Auf dem Fußboden und neben ihm stand die angezündete Kerze, welche Sr. Gnaden aus dem Schlafzimmer mitgebracht hatte.

»Ist sie schon fort?« war Don Eugenios erste Frage.

»Wer?«

»Der Teufel! Ich wollte sagen die Müllerin.«

»Ja, gnädiger Herr... sie ist schon fort, und ich glaube, in nicht sehr guter Laune!«

»Ach, Garduña, ich sterbe.«

»Aber was fehlt denn Ew. Gnaden? Ums Himmels willen!«

»Ich bin in den Mühlgraben gefallen und bin ganz durchweicht, die Kälte geht mir durch Mark und Bein.«

»Na ja, und nun kommen Sie damit!«

»Garduña, nimm dich in acht, paß auf, was du sagst.«

»Ich sage nichts, Herr.«

»Nun, dann hilf mir aus dieser Verlegenheit.«

»Ich fliege; Ew.

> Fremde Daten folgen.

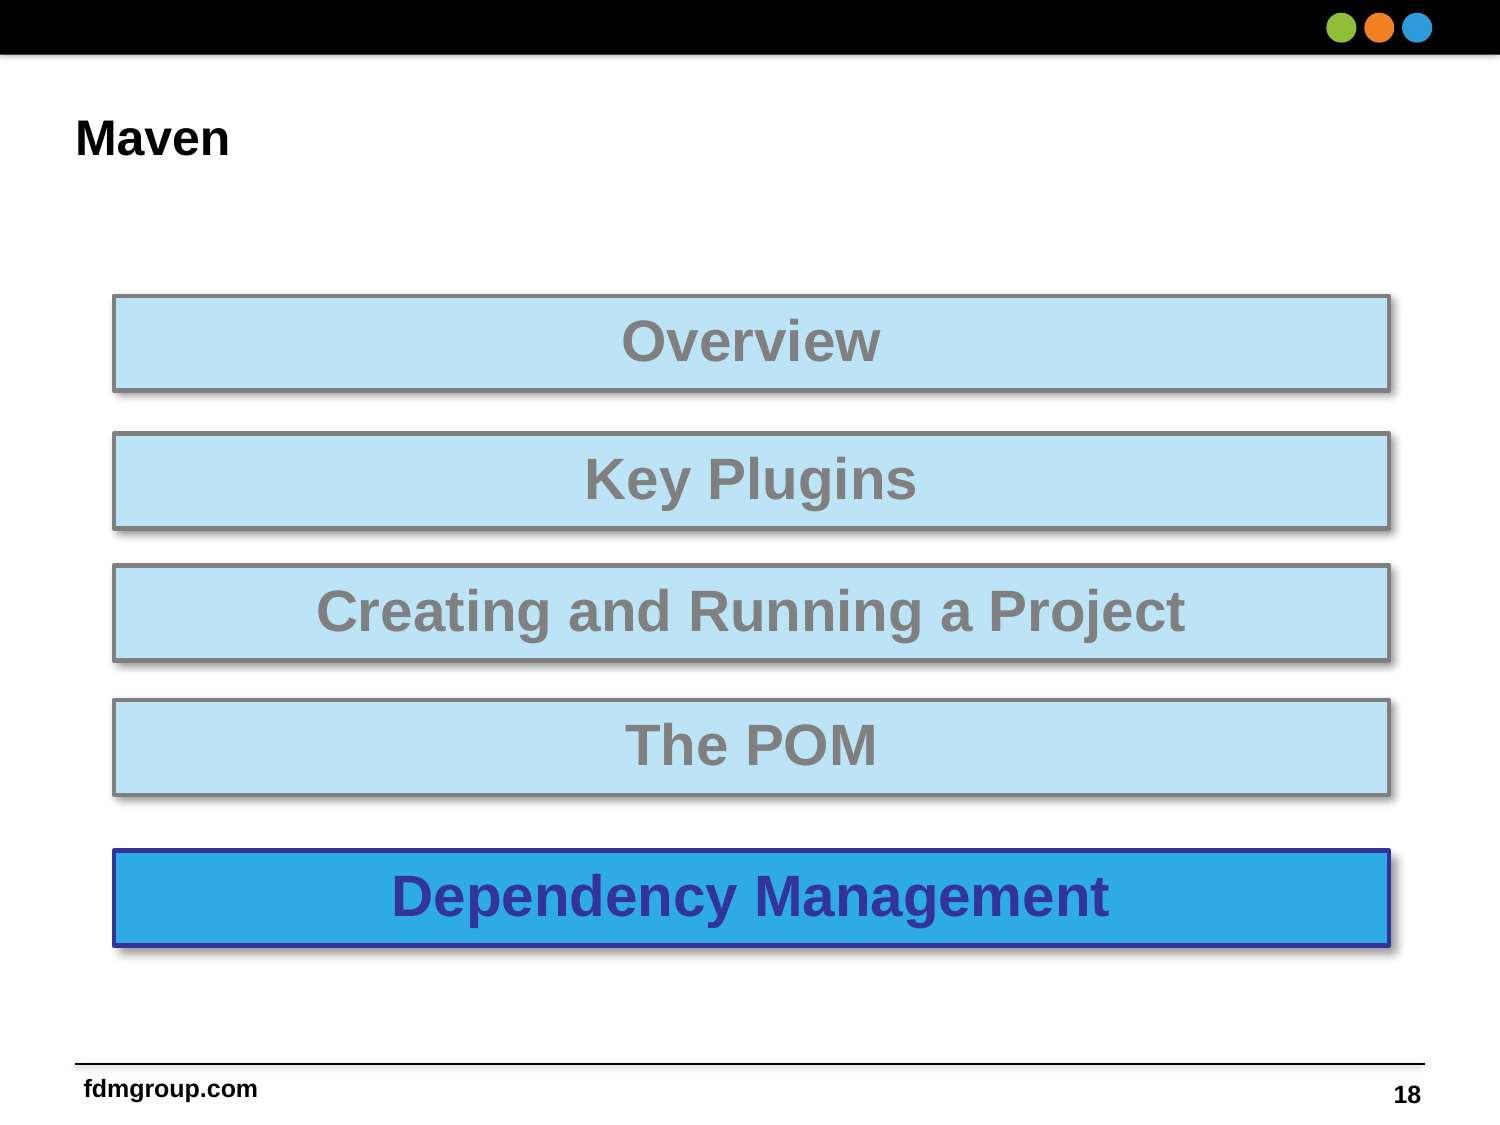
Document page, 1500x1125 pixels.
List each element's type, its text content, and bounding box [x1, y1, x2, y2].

Gnaden sollen nur sehen, wie schön ich alles besorgen werde.«

So sprach der Alguacil, und im Handumdrehen ergriff er mit der einen Hand das Licht, mit der anderen nahm er den Corregidor unter den Arm, trug ihn in das Schlafzimmer hinauf, entkleidete ihn, legte ihn ins Bett, lief nach dem Holzschuppen, nahm einen Arm voll Holz, eilte nach der Küche, zündete ein großes Feuer an, trug die Kleider seines Herrn hinunter, breitete sie auf den Lehnen einiger Stühle aus, zündete eine Lampe an, hing sie am Küchenbrett auf und kehrte dann nach dem Schlafzimmer zurück.

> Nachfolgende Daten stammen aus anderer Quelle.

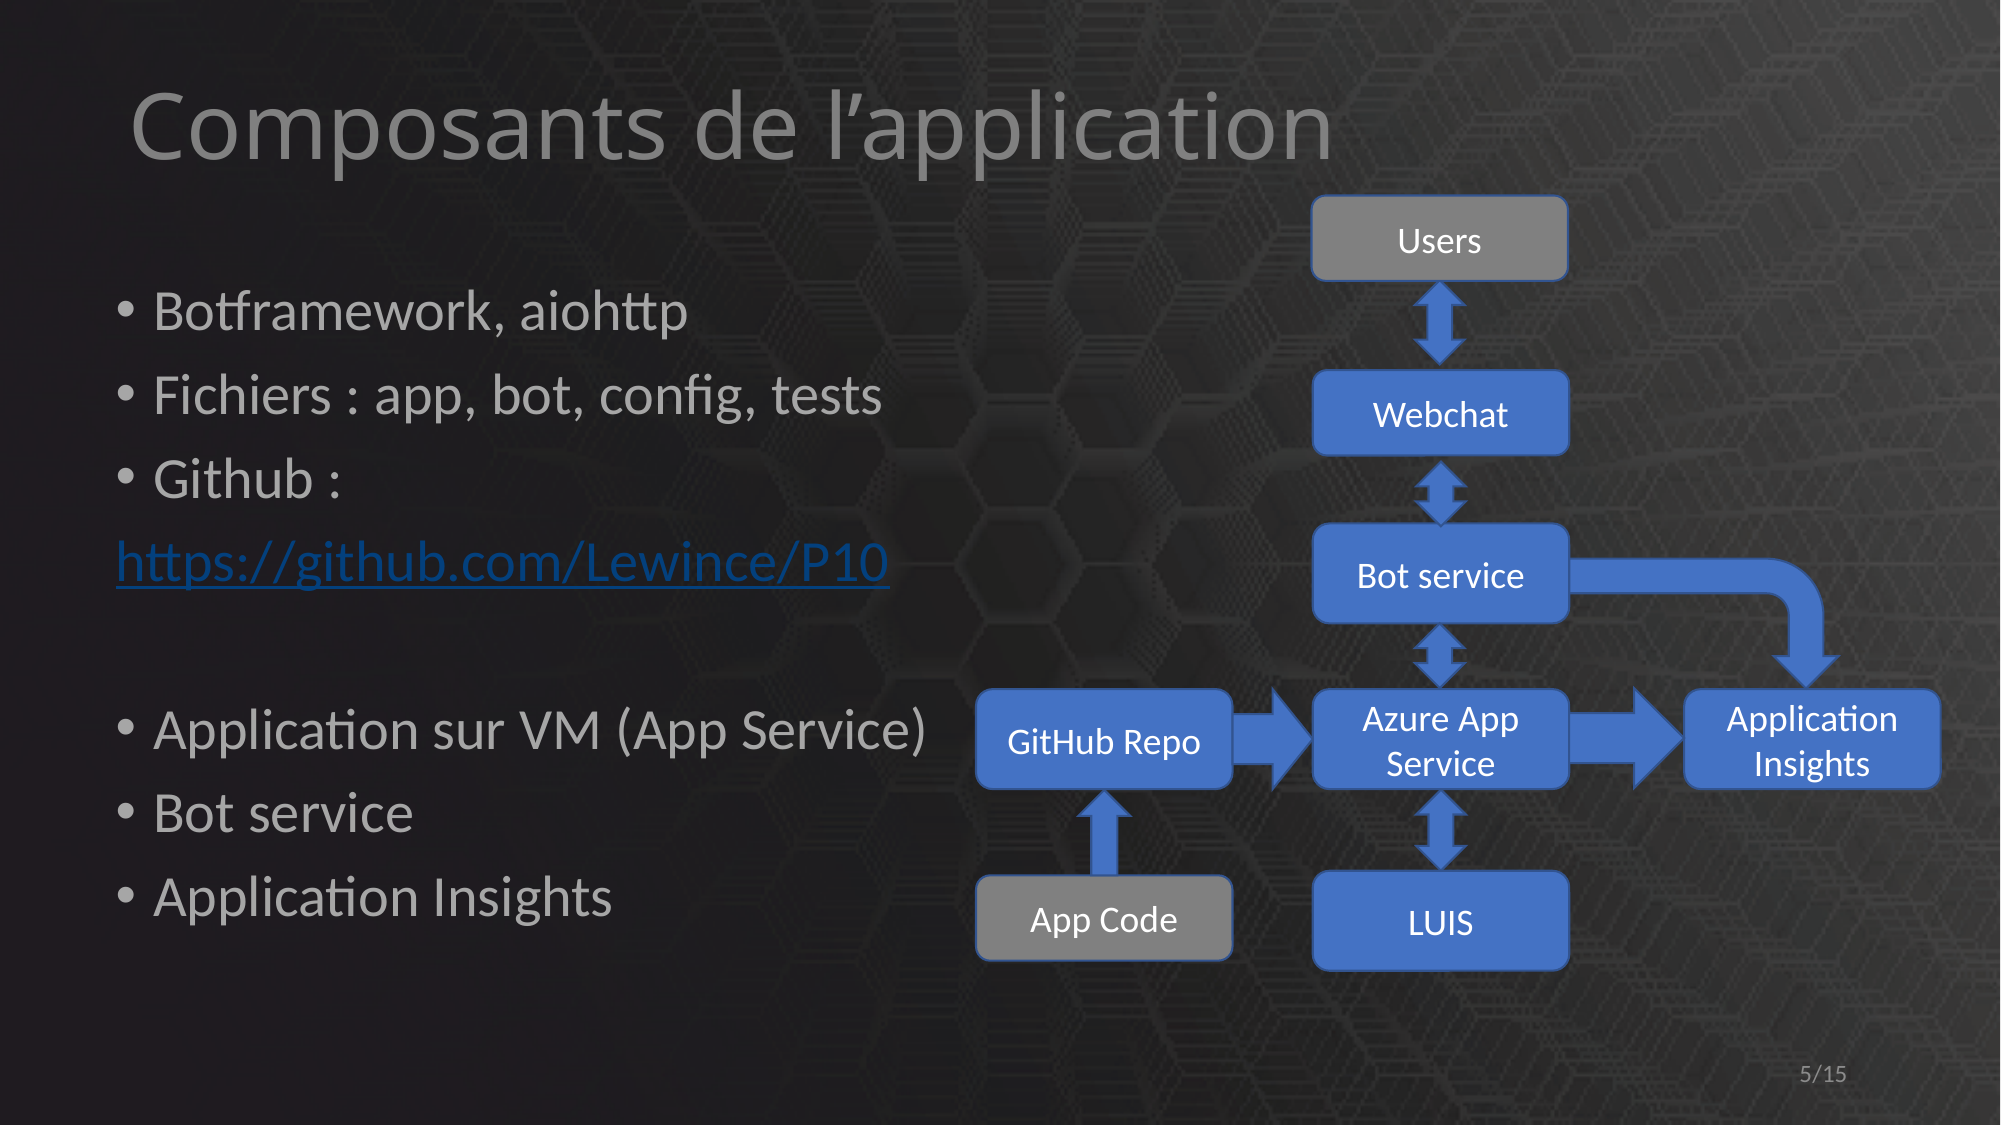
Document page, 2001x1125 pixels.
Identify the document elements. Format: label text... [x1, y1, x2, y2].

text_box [976, 195, 1941, 971]
title Composants de l’application [113, 20, 1839, 239]
slide_number 5/15 [1412, 1042, 1863, 1103]
list Botframework, aiohttp Fichiers : app, bot, config, tests Github : https://github.com/Lewince/P10 Application sur VM (App Service) Bot service Application Insights [100, 273, 1826, 987]
picture [0, 0, 2001, 1125]
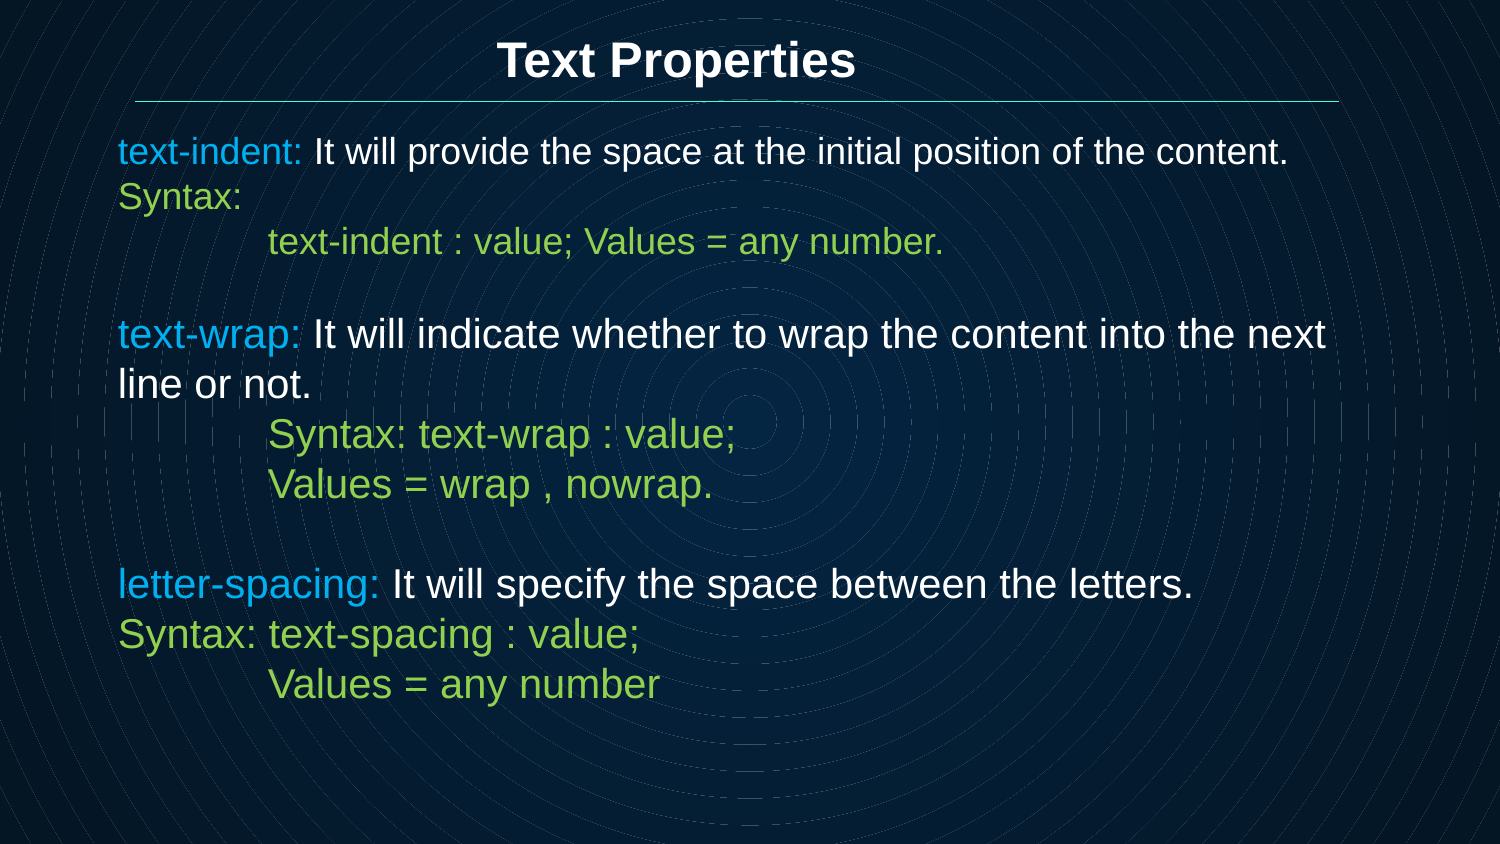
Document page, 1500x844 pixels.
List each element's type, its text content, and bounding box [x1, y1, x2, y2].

»Nun, wie steht's mit uns?« fragte er dann und hob das Licht in die Höhe, um Don Eugenio ins Gesicht zu leuchten.

»Vortrefflich! Ich fühle, daß ich schwitzen werde... Morgen hänge ich dich auf, Garduña!«

»Warum, Herr?«

»Und du wagst noch darnach zu fragen? Denkst du denn, daß, als ich deinen mir vorgezeichneten Plan ausführte, ich glaubte mich allein in das Bett zu legen, nachdem ich das Sakrament der heiligen Taufe zum zweitenmale empfangen? — Morgen hänge ich dich auf!«

»Aber erzählen mir Ew. Gnaden doch... die Seña Frasquita...«

»Die Seña Frasquita hat mich morden wollen. Das ist alles, was ich mit deinen Ratschlägen erreicht habe. — Ich sage dir, morgen früh hänge ich dich auf!«

»So arg wird es doch nicht sein, Herr Corregidor!« antwortete der Alguacil.

»Warum sagst du das, unverschämter Kerl? Weil du mich hier darniederliegen siehst?«

»Nein, Herr. Ich sage nur, daß die Seña Frasquita unmöglich so unmenschlich an Ihnen handeln konnte, wie Ew. Gnaden erzählen, da sie doch in die Stadt gegangen ist, um einen Arzt zu holen.«

»Heiliger Gott! Bist du sicher, daß sie nach der Stadt gegangen ist?« rief Don Eugenio erschrockener als je aus.

»Wenigstens hat sie so zu mir gesagt...«

»Eile, lauf, Garduña! Ach, ich bin ohne Gnade verloren! Weißt du, zu welchem Zwecke die Seña Frasquita in die Stadt gegangen ist? Um alles meiner Frau zu erzählen!... Um ihr zu sagen, daß ich hier bin. O, mein Gott, mein Gott! Wie konnte ich mir das auch denken! Ich glaubte, sie wäre nach dem Dorfe zu ihrem Manne gegangen, und da er dort in gutem Verwahrsam ist, so war es mir ganz gleichgiltig. Aber nach der Stadt zu gehen!... Garduña, lauf, fliege, du bist ein so guter Fußgänger, und rette mich vom Verderben. Du mußt es vermeiden, daß die schreckliche Müllerin mein Haus betritt.«

»Und werden mich Ew. Gnaden nicht aufhängen lassen, wenn ich es erreiche?« fragte der Alguacil.

»Im Gegenteil! Ich will dir ein Paar noch ganz gute Schuhe schenken, die mir zu groß sind. Ich will dir alles schenken, was du willst.«

»Dann fliege ich! Ew. Gnaden können ruhig schlafen. In einer halben Stunde bin ich zurück, nachdem ich die Navarresin ins Gefängnis gesperrt habe. Nicht umsonst bin ich leichtfüßiger als eine Eselin!«

Sprach's und verschwand die Treppe hinunter.

Es versteht sich von selbst, daß der Müller gerade während der Abwesenheit des Alguacils in der Mühle war und durchs Schlüsselloch Gesichte sah.

Lassen wir jetzt den Corregidor im fremden Bette schwitzen und Garduña nach der Stadt laufen, wohin ihm Tio Lucas bald mit dem Dreispitz und dem Mantel folgen sollte, und verwandeln wir uns in rüstige Fußgänger, um der mutigen Seña Frasquita auf dem Wege nach dem Dorfe zu folgen.